EXERCISE GOAL: Transcribe the listing exactly, leaving out every picture.

DATASET EXTRACT:
▬▬▬
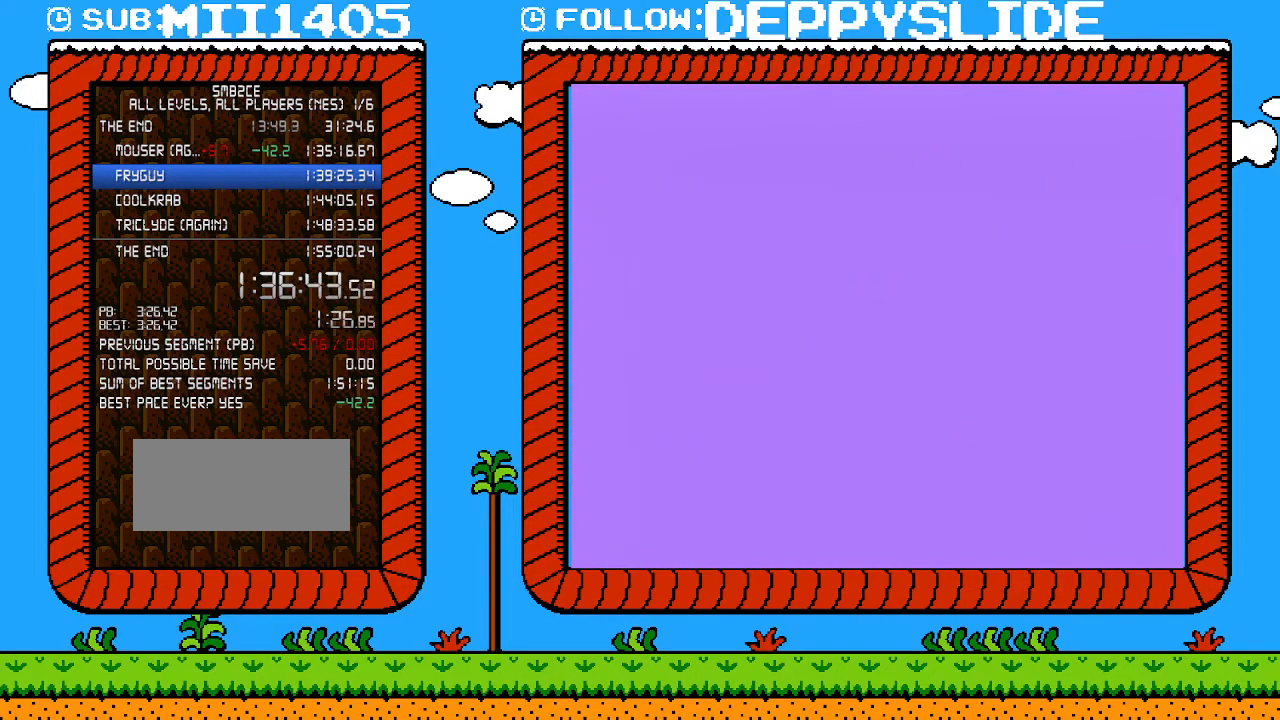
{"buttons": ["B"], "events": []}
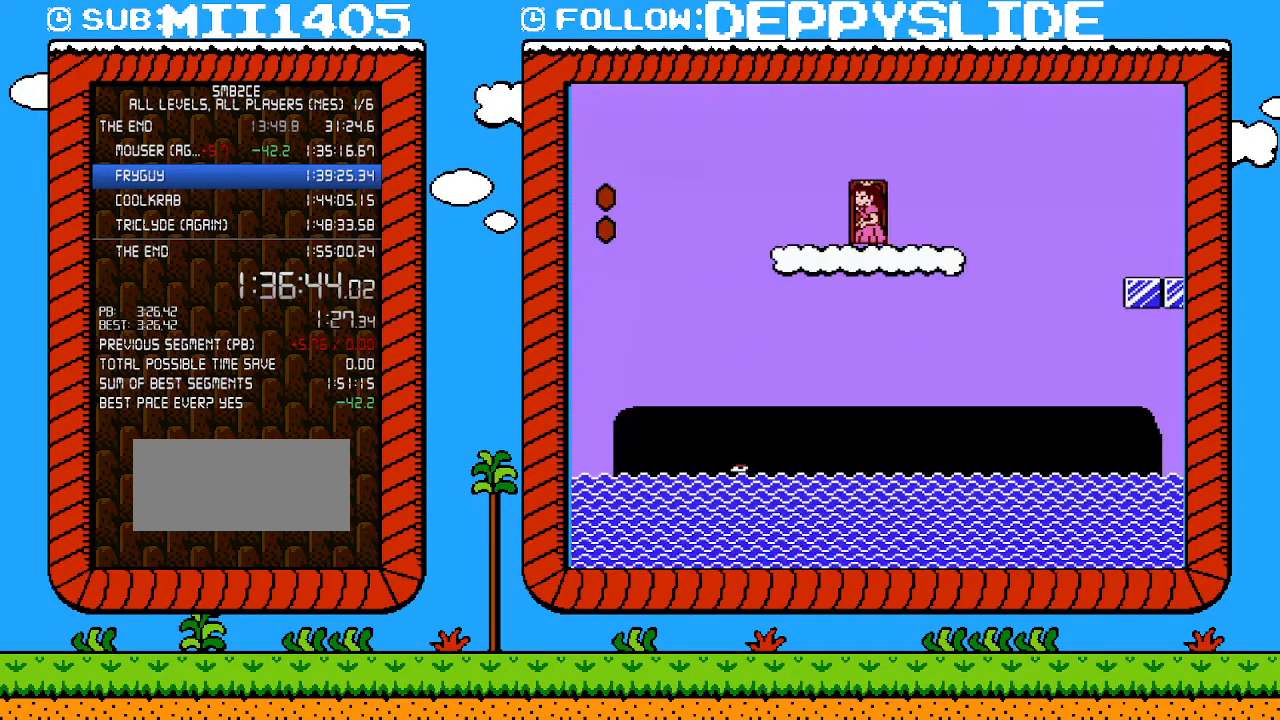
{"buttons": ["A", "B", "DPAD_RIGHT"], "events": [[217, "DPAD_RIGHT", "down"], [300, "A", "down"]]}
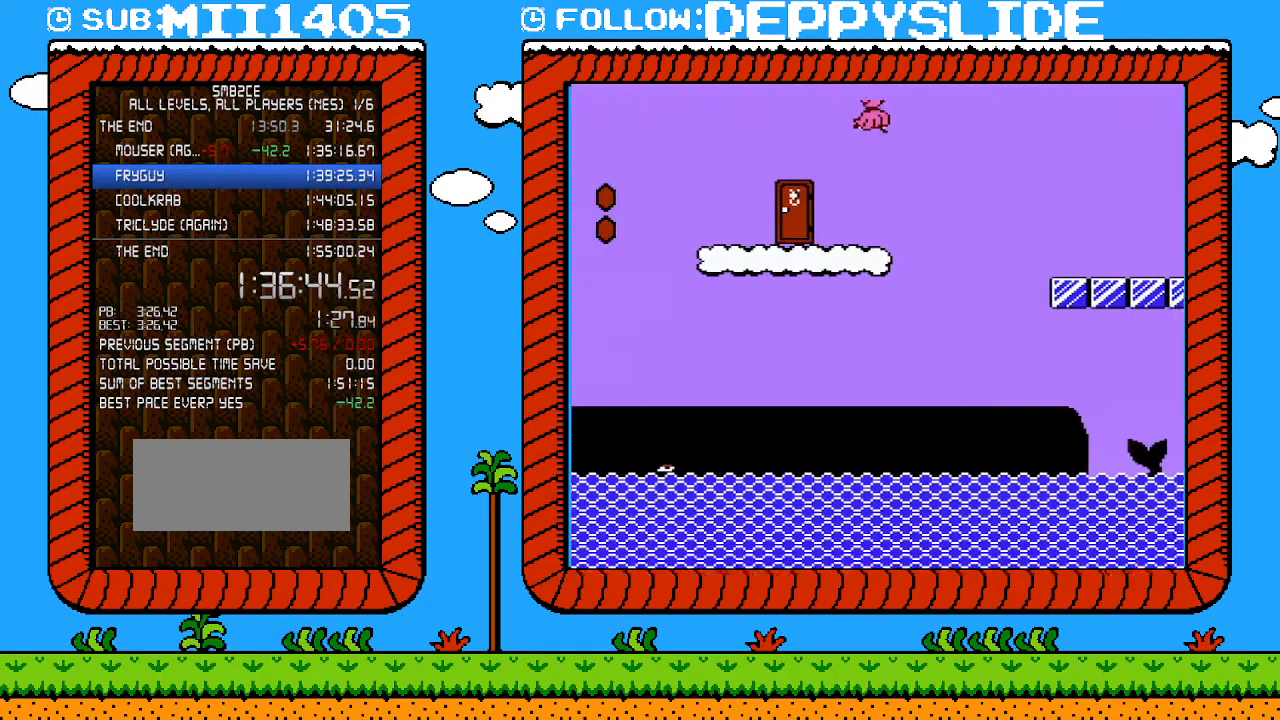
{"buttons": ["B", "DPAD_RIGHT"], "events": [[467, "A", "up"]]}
▬▬▬
ANSWER TO THIS EXERCISE:
{"buttons": ["B"], "events": []}
{"buttons": ["A", "B", "DPAD_RIGHT"], "events": [[217, "DPAD_RIGHT", "down"], [300, "A", "down"]]}
{"buttons": ["B", "DPAD_RIGHT"], "events": [[467, "A", "up"]]}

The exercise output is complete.